Forward-Looking Information

This news release contains "forward-looking information" within the meaning of applicable securities laws, such as information concerning anticipated future events, results, circumstances, performance or expectations that are not historical facts. Use of words such as "may", "will", "expect", "believe", or other words of similar effect may indicate forward-looking information including the completion of the transaction, the impact of that transaction on our earnings and cash flow, and the anticipated benefits of the transaction. This information is not a guarantee of future performance and is subject to numerous risks and uncertainties, including those described in our publicly filed documents (which are available on SEDAR at Those risks and uncertainties include: our ability to maintain profitability and manage growth; strong competition from other advisors and changes in the current legislation could result in significant competition from the banking industry; failure of information systems and technology; dependence on key clients; seasonality of revenues and the resulting possible impairment on working capital; reliance on key professionals; additional financing may be required and may not be available under terms favourable to us; there can be no assurance that any suitable future acquisition will be available to us or that, if available, the terms of the acquisition will be favourable to us; and a change in general economic conditions. Many of these risks and uncertainties can affect our actual results and could cause our actual results to differ materially from those expressed or implied in any forward-looking information made by us or on our behalf. Given these risks and uncertainties, investors should not place undue reliance on forward looking information as a prediction of actual results. All forward-looking information in this news release is qualified by these cautionary statements. This information is made as of the date of this news release and, except as required by applicable law, we undertake no obligation to publicly update or revise any forward looking information, whether as a result of new information, future events or otherwise. Additionally, we undertake no obligation to comment on analyses, expectations or statements made by third parties in respect of the Company, its financial or operating results or its securities.

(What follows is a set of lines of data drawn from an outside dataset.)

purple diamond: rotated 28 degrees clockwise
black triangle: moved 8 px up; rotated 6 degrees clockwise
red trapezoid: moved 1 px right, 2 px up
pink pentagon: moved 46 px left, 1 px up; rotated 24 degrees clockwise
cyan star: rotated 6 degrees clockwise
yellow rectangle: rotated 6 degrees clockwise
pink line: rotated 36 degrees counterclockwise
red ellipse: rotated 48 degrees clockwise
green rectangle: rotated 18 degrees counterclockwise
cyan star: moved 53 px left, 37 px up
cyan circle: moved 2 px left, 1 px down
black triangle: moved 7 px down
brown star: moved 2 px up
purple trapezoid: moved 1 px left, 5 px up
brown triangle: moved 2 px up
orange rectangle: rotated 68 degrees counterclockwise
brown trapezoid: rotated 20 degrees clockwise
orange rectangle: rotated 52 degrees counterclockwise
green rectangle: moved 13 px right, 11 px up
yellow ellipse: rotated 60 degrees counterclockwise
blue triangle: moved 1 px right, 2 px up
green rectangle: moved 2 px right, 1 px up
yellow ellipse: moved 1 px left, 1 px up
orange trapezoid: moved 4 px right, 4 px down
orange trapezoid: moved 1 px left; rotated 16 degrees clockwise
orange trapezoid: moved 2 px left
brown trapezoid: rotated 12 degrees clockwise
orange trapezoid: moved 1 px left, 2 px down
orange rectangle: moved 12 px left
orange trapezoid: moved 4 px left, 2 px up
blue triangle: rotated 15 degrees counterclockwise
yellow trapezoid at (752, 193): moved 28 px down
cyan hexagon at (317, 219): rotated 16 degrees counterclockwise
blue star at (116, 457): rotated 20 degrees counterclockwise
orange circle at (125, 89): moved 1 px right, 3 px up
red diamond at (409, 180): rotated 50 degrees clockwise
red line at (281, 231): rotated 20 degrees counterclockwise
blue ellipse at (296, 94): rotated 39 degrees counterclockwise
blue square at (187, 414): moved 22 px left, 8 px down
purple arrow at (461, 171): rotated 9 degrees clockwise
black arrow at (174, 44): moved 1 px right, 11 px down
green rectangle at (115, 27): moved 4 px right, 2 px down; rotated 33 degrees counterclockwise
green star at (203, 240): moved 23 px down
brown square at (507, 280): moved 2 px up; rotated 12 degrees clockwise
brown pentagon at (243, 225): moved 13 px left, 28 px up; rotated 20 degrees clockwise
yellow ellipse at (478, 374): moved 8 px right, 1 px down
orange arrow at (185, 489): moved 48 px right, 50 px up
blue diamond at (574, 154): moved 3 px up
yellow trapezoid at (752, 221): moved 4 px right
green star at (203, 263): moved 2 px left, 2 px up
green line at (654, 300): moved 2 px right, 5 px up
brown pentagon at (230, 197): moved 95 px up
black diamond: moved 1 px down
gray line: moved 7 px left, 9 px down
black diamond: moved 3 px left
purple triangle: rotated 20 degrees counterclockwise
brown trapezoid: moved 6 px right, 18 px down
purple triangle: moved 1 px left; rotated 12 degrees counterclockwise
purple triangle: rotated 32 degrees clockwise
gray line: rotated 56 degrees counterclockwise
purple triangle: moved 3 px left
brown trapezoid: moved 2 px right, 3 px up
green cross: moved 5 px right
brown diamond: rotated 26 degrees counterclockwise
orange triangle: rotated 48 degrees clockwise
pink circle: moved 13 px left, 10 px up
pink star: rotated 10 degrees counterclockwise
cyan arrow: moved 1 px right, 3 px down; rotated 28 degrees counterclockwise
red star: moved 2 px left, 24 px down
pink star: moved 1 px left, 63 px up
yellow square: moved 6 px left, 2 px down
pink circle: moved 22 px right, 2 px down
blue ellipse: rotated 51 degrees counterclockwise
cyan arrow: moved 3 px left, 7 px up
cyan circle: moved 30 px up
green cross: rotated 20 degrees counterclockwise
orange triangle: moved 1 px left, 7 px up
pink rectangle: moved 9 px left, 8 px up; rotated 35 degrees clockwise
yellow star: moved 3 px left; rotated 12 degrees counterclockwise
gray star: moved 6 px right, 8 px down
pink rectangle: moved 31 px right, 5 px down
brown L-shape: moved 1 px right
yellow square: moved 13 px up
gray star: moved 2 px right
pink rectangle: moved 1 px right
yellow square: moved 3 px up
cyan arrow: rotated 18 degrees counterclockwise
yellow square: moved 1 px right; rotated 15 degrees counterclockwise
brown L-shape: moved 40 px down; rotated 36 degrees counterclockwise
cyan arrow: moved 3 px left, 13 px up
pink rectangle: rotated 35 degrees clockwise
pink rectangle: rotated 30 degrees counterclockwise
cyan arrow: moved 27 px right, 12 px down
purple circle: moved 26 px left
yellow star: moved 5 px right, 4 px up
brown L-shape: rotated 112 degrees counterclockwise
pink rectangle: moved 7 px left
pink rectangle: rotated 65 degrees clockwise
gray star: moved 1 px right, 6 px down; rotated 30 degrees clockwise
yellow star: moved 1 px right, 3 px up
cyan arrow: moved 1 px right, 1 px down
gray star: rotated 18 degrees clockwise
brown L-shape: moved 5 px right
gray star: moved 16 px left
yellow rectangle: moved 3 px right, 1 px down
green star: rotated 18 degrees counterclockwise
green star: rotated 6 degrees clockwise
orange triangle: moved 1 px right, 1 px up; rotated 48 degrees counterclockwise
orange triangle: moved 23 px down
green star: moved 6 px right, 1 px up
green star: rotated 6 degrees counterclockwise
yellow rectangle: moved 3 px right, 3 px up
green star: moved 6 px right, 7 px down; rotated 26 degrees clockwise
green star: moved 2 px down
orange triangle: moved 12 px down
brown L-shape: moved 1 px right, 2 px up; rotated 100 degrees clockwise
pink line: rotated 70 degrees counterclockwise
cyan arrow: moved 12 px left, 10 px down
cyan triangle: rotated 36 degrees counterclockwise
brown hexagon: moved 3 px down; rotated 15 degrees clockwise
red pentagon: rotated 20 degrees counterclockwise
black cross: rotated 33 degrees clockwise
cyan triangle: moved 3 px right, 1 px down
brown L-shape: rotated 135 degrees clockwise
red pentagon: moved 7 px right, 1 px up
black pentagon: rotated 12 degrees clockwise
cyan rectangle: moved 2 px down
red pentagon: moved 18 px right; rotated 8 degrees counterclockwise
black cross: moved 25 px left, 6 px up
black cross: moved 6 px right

Non GAAP Financial Measures

EBITDA, which is defined as earnings (loss) before interest, taxes, dividends, depreciation and amortization, is not a financial measure recognized by Canadian generally accepted accounting principles ("GAAP") and does not have a standardized meaning prescribed by GAAP. The Company believes that this Non-GAAP financial measure provides meaningful information on the Company's performance and operating results. Readers are cautioned that EBITDA has no standardized meaning as prescribed by GAAP and may not be comparable to similar measures presented by other companies. Further, readers are cautioned that EBITDA should not replace net income or loss or cash flows from operating, investing and financing activities (as determined in accordance with GAAP), as an indicator of the Company's performance.

Neither the TSX Venture Exchange nor its Regulation Services Provider (as that term is defined in the policies of the TSX Venture Exchange) accepts responsibility for the adequacy or accuracy of this press release.